Para pengunjung pada pameran saat ini cukup banyak. Dalam pameran yang juga diperkenalkan catatan Rekor Muri dari pengrajin batik di Jawa Timur dengan membuat 1000 motif batik dan pemberian pengharagaan kepada pemenang lomba desain batik serta pemberian hak paten terhadap empat merk batik dari  Kabupaten Pacitan, Kabupaten Tulungagung, Kabupaten Bojonegoro dan Kabupaten Magetan.

Even ini juga mendapat dukungan dari Kementerian Perdagangan, Kementerian Perindustrian, Kementerian Badan Usaha Milik Negara, Kementerian Negara Koperasi dan UKM,  Dinas Perindustrian dan Perdagangan Provinsi Jawa Timur, Yayasan batik Indonesia, Kamar Dagang dan Industri Jawa Timur dan Dekranasda Provinsi Jawa Timur.

Cantiknya Batik Suroboyo

Sebagai warga Surabaya, saya kaget bahwa di kota kelahiran saya ini ternyata juga ada tradisi membatik.

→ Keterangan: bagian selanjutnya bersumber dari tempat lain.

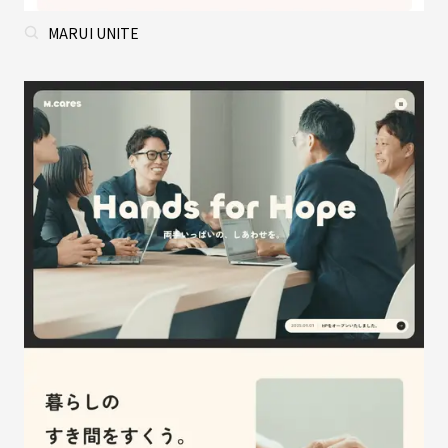
MARUI UNITE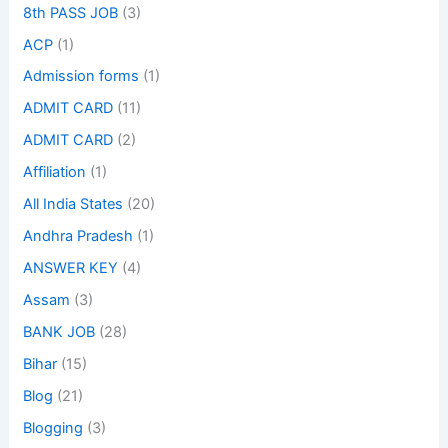
8th PASS JOB
(3)
ACP
(1)
Admission forms
(1)
ADMIT CARD
(11)
ADMIT CARD
(2)
Affiliation
(1)
All India States
(20)
Andhra Pradesh
(1)
ANSWER KEY
(4)
Assam
(3)
BANK JOB
(28)
Bihar
(15)
Blog
(21)
Blogging
(3)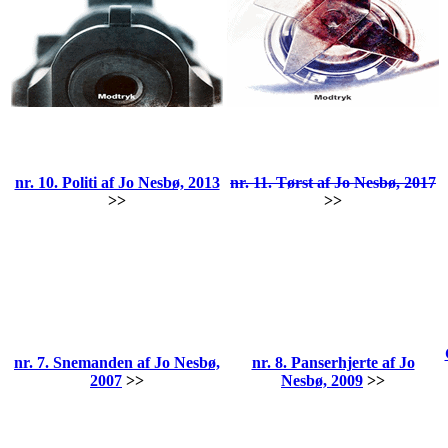
nr. 10. Politi af Jo Nesbø, 2013
nr. 11. Tørst af Jo Nesbø, 2017
>>
>>
nr. 7. Snemanden af Jo Nesbø,
nr. 8. Panserhjerte af Jo
2007
>>
Nesbø, 2009
>>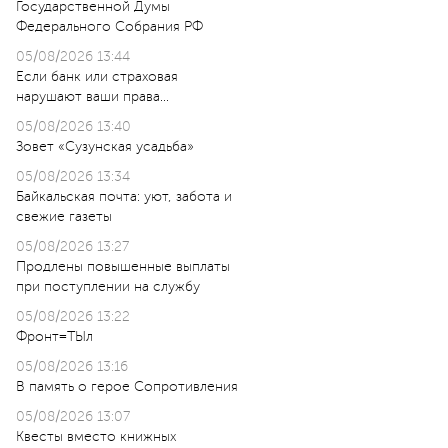
Государственной Думы
Федерального Собрания РФ
05/08/2026 13:44
Если банк или страховая
нарушают ваши права…
05/08/2026 13:40
Зовет «Сузунская усадьба»
05/08/2026 13:34
Байкальская почта: уют, забота и
свежие газеты
05/08/2026 13:27
Продлены повышенные выплаты
при поступлении на службу
05/08/2026 13:22
Фронт=ТЫл
05/08/2026 13:16
В память о герое Сопротивления
05/08/2026 13:07
Квесты вместо книжных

Saya baru tahu. Jadi malu nih. Berikut ini artikelnya :


Datang ke Surabaya bingung cari tanda mata yang tak biasa. Ada satu yang kiranya pas di hati, adalah Batik Suroboyo.

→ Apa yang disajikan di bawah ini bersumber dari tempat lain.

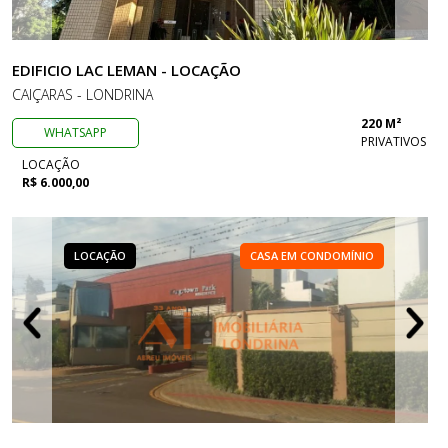
EDIFICIO LAC LEMAN - LOCAÇÃO
CAIÇARAS - LONDRINA
220 M²
WHATSAPP
PRIVATIVOS
LOCAÇÃO
R$ 6.000,00
LOCAÇÃO
CASA EM CONDOMÍNIO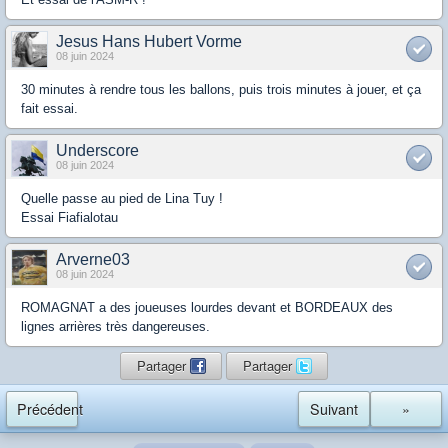
Jesus Hans Hubert Vorme
08 juin 2024
30 minutes à rendre tous les ballons, puis trois minutes à jouer, et ça
fait essai.
Underscore
08 juin 2024
Quelle passe au pied de Lina Tuy !
Essai Fiafialotau
Arverne03
08 juin 2024
ROMAGNAT a des joueuses lourdes devant et BORDEAUX des
lignes arrières très dangereuses.
Partager
Partager
Précédent
Suivant
»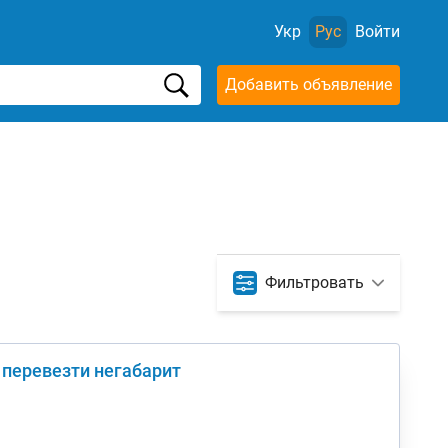
Укр
Рус
Войти
Добавить объявление
Фильтровать
 перевезти негабарит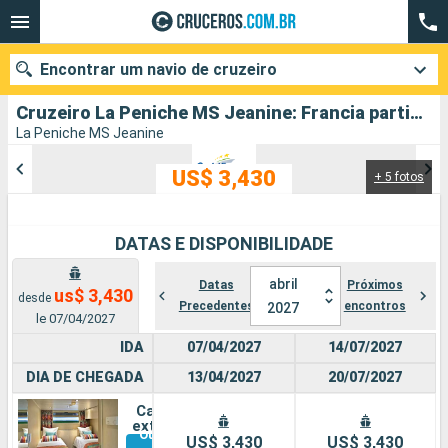
Encontrar um navio de cruzeiro
Cruzeiro La Peniche MS Jeanine: Francia partindo de Estrasburgo
La Peniche MS Jeanine
US$ 3,430
+ 5 fotos
Quando ir?
Data de partida
DATAS E DISPONIBILIDADE
Cidades
Companhias
abril
Datas
Próximos
us$ 3,430
desde
Precedentes
encontros
2027
Pesquisar
le 07/04/2027
IDA
07/04/2027
14/07/2027
DIA DE CHEGADA
13/04/2027
20/07/2027
Cabine
externa
Outras
US$ 3,430
US$ 3,430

Hampir di semua kota yang ada di Jawa Timur memiliki batik sesuai karakter daerah masing-masing. Di Surabaya misalnya, siapa sangka terdapat kerajinan batik yang punya corak khas dari kota ini.

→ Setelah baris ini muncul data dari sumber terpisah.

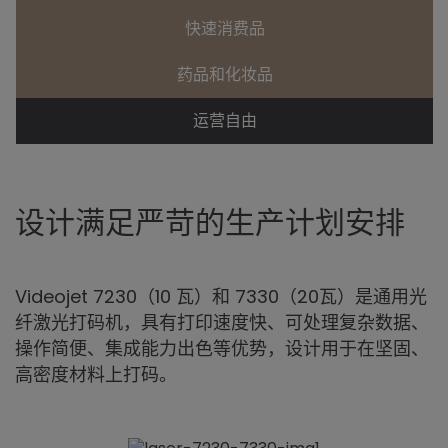
快速消费品
药品和化妆品
运营自由
设计满足严苛的生产计划安排
Videojet 7230（10 瓦）和 7330（20瓦）是通用光
纤激光打码机，具有打印速度快、可处理复杂数据、
操作简便、集成能力出色等优势，设计用于在坚固、
高密度材料上打码。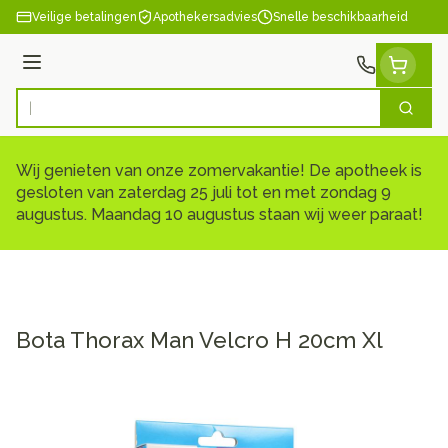
Ga naar de inhoud
Veilige betalingen
Apothekersadvies
Snelle beschikbaarheid
Menu
Zoek
Product, merk, categorie...
Wij genieten van onze zomervakantie! De apotheek is
gesloten van zaterdag 25 juli tot en met zondag 9
augustus. Maandag 10 augustus staan wij weer paraat!
Bota Thorax Man Velcro H 20cm Xl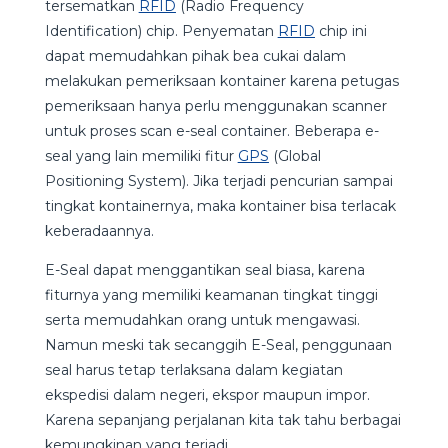
tersematkan
RFID
(Radio Frequency
Identification) chip. Penyematan
RFID
chip ini
dapat memudahkan pihak bea cukai dalam
melakukan pemeriksaan kontainer karena petugas
pemeriksaan hanya perlu menggunakan scanner
untuk proses scan e-seal container. Beberapa e-
seal yang lain memiliki fitur
GPS
(Global
Positioning System). Jika terjadi pencurian sampai
tingkat kontainernya, maka kontainer bisa terlacak
keberadaannya.
E-Seal dapat menggantikan seal biasa, karena
fiturnya yang memiliki keamanan tingkat tinggi
serta memudahkan orang untuk mengawasi.
Namun meski tak secanggih E-Seal, penggunaan
seal harus tetap terlaksana dalam kegiatan
ekspedisi dalam negeri, ekspor maupun impor.
Karena sepanjang perjalanan kita tak tahu berbagai
kemungkinan yang terjadi.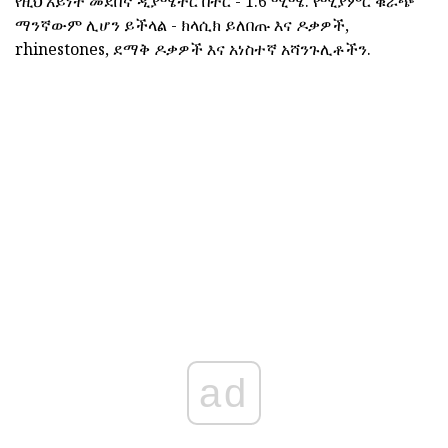
የዚህ አይነት መደበኛ ዲያሜትር በትር - 1.6 ሚሜ. የሚያምር ቁራጭ
ማንኛውም ሊሆን ይችላል - ክላሲክ ይለበጡ እና ዶቃዎች,
rhinestones, ደማቅ ዶቃዎች እና አነስተኛ አሻንጉሊቶችን.
ad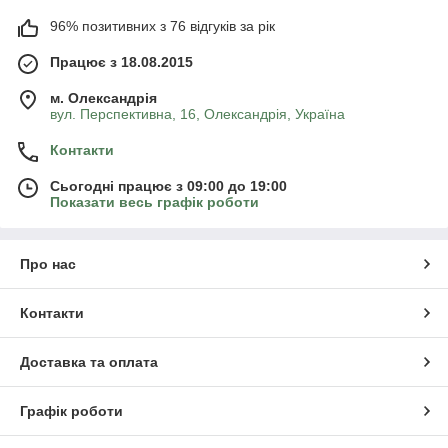
96% позитивних з 76 відгуків за рік
Працює з 18.08.2015
м. Олександрія
вул. Перспективна, 16, Олександрія, Україна
Контакти
Сьогодні працює з 09:00 до 19:00
Показати весь графік роботи
Про нас
Контакти
Доставка та оплата
Графік роботи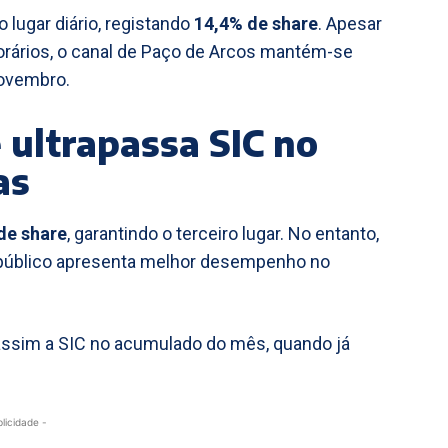
 lugar diário, registando
14,4% de share
. Apesar
orários, o canal de Paço de Arcos mantém-se
ovembro.
 ultrapassa SIC no
as
de share
, garantindo o terceiro lugar. No entanto,
al público apresenta melhor desempenho no
 assim a SIC no acumulado do mês, quando já
blicidade -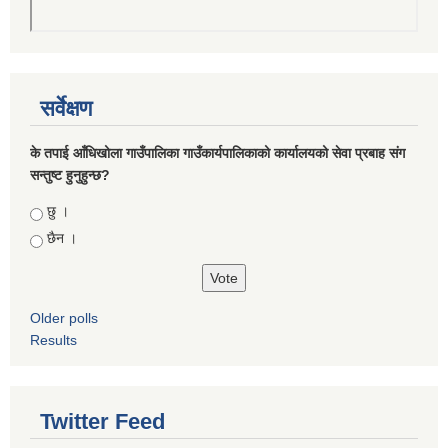
सर्वेक्षण
के तपाई आँधिखोला गाउँपालिका गाउँकार्यपालिकाको कार्यालयको सेवा प्रबाह संग
सन्तुष्ट हुनुहुन्छ?
Choices
छु ।
छैन ।
Older polls
Results
Twitter Feed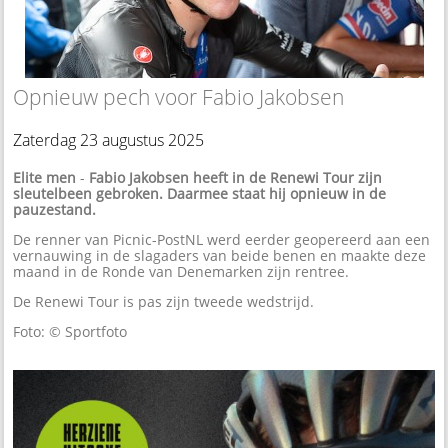
Opnieuw pech voor Fabio Jakobsen
Zaterdag 23 augustus 2025
Elite men
-
Fabio Jakobsen heeft in de Renewi Tour zijn
sleutelbeen gebroken. Daarmee staat hij opnieuw in de
pauzestand.
De renner van Picnic-PostNL werd eerder geopereerd aan een
vernauwing in de slagaders van beide benen en maakte deze
maand in de Ronde van Denemarken zijn rentree.
De Renewi Tour is pas zijn tweede wedstrijd.
Foto: © Sportfoto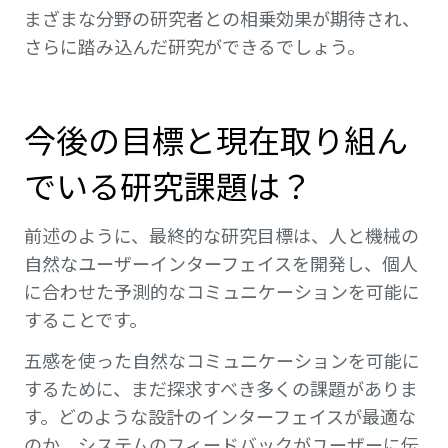
まざまな分野の研究者との相乗効果が期待され、
さらに踏み込んだ研究ができるでしょう。
今後の目標と現在取り組ん
でいる研究課題は？
前述のように、最終的な研究目標は、人と機械の
自然なユーザーインターフェイスを開発し、個人
に合わせた予測的なコミュニケーションを可能に
することです。
五感を使った自然なコミュニケーションを可能に
するために、まだ探求すべき多くの課題がありま
す。どのような設計のインターフェイスが最適な
のか、システムのフィードバックがユーザーに伝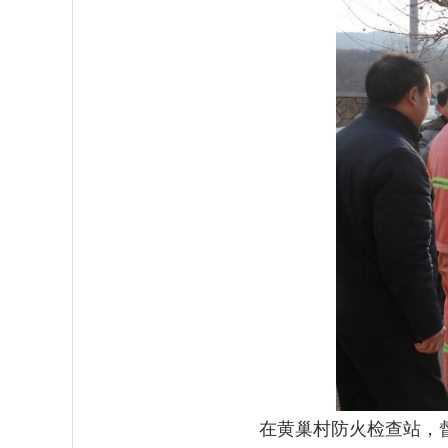
在黄巢村防火检查站，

Batik Suroboyo, sekilas memang tidak berbeda dengan batik-batik daerah lain. Seperti batik Madura, batik Jember, batik Mojokerto, batik Jombang, dan batik Kenongo Sidoarjo. Semua pada dasarnya sama, yaitu batik tulis yang dikerjakan tangan-tangan terampil. Namun, bila kita amati mendetail maka tampak perbedaannya.

Motif khas ayam aduan dalam legenda Sawunggaling dan Daun Semanggi, merupakan ikon batik Suroboyo. Putu Sulistiani Prabowo, 50 tahun, adalah seorang penggagas dari lahirnya batik khas Kota Surabaya. Untuk kemudian lebih dikenal dengan sebutan Batik Suroboyo itu.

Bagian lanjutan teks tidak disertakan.